GEMİLERİN UKRAYNA LİMANLARINDAN GİRİŞİNİ-ÇIKIŞINI BİZ TAKİP EDECEĞİZ
Şimdi burada bizim bir Ukrayna limanlarından sevkiyatı yapılmasıyla alakalı orada bizim 3 limanımız var. Ukrayna’nın bizim gemilerimizin olduğu 3 liman var. Bunlar; Odessa limanı, Çernomorst limanı bir de Yazni var. Bu üç limanda bizim toplam 20 gemimiz var. Biri iş makinalarının olduğu bir gemi, vinç gemisi. O hariç diğerlerine bunların buradan güvenli bir şekilde emniyetli bir şekilde belli edilen adreslere gitmesi söz konusu bunun öncelikle sevk ve iradesi yapabilmek için müşterek bir koordinasyon merkezine ihtiyacı olduğu 13 Temmuz’daki yapılan çalışma içerisinde mutabakata bağlanmıştı. Mutabık kalınmıştı bu konuda bu çerçeve de işte arkadaşlarımız çalışmalarını sürdürüyorlar bizim bu müşterek koordinasyon merkezinin yerini belirledik. Bugün de yaptığımız ön toplantı da Sayın Şoygu’yla biraz sonra tekrar Ukraynalı arkadaşlarımızla yine bir ilave toplantı yapacağız. Kısa bir toplantı orada kendilerine söyleyeceğiz ve süratle seçtikleri personelin bizim merkeze göndermelerini bekliyoruz. O merkez çalışmaya başladıktan itibaren operasyonun genel koordinasyonu buradan yapılacak. Dolayısıyla orada gemilerin belirlenen gemilerin onaylanan program çerçevesinde bir plan dâhilinde gemilerin emniyetli bir şekilde Ukrayna limanlarından girişleri çıkışları ve onların intikalini efendim biz takip edeceğiz. Müşterek olarak ve bizim bu şuanda herhangi bir mayın temizleme ihtiyacı söz konusu değil.
BU İNSANİ BİR OPERASYON
Bir müşterek bir koordinasyon merkezi olacağı için, hem Rus hem Ukrayna tarafı da aynı yerde olduğu için, neyin nerede olduklarını da bildikleri için emniyetli bir şekilde gemilerin rotasını belirleyeceğiz ve o rotadan gemilerin ticaret gemilerinin emniyetli bir şekilde intikali mümkün olacak. Efendim bu operasyonun tabi altını çizmek lazım bu insani maksatlı bir operasyon insani maksatla bir faaliyet dolayısıyla bunun yani insani boyutunu daima göz önünde bulundurmak suretiyle olayın bir an önce gerçekleşmesi için gayret gösteriyoruz. Çünkü ihtiyaç sahipleri gerçekten ihtiyaçlarının son haddinde olduğunu bir şekilde belirtiyorlar. Bizde süratle bu merkezden teşekkürün tesisi çalışmalarına başlaması bu koridorların belirlenmesi zaten onlar biliyor işte belli bunları belirlendikten sonra da gemilerin emniyetli bir şekilde gidişi bizimle alakalı diğer önemli bir konuda Türkiye ile alakalı biz Türkiye olarak boğazların giriş ve çıkışlarının öncesinde bütün gemilerin efendim kontrolü yine müştereken ilgili arkadaşlarla beraber burada gerçekleştirdiğimiz anlaşmaya mutabakata uygun şekilde Türkiye tarafından bunların kontrolü sağlanacak.

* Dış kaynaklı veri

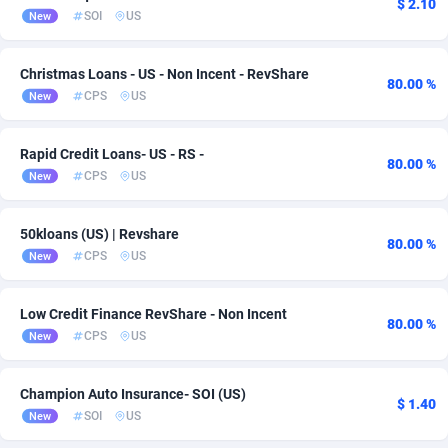
$ 2.10
SOI
US
New
Admitad
3527
adMobo
850
Christmas Loans - US - Non Incent - RevShare
80.00 %
CPS
US
New
Admolly
16
Rapid Credit Loans- US - RS -
Adpump
1075
80.00 %
CPS
US
New
Adromeda
606
50kloans (US) | Revshare
Ads2Hub
260
80.00 %
CPS
US
New
Adscend Media
803
Low Credit Finance RevShare - Non Incent
Adsellerator
1650
80.00 %
CPS
US
New
AdsEmpire
1192
Champion Auto Insurance- SOI (US)
AdShaped
65
$ 1.40
SOI
US
New
AdsMain
1037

Koordinasyon merkezinden vasıtasıyla onların tabi programı bilgisi altında hem de bizim kendi egemenlik haklarımız da tabi burda herhangi bir şekilde erozyona uğratmadan kullanmakta da hassasız. Burada tabi bu yaptığımız mutabakatta herhangi bir sonlandırma eğer bir talep olmazsa herhangi bir itiraz olmazsa herhangi bir değişiklik teyitti gelmezse bu çalışmalar otomatikman güncellenecek bu anlaşmamız güncellenecek ve devam edecek.
(Bir süresi var mı?) Öyle bir süre ile kısıtlamadık biz bunu başlangıçta bazı rakamlar telaffuz edildi ama bunu şu aşamada biz gündeme getirmeden bunun hani faaliyetlerin devamı sürecinde müddetince bu mutabakatın sağlanması ve devamını arz ediyoruz. Aksi halde bu bir araya gelmek tekrar bir daha yeni baştan toplantıların başlaması vesaire bu işi intihaya uğratabilir öyle bir duruma da düşmek istemiyoruz.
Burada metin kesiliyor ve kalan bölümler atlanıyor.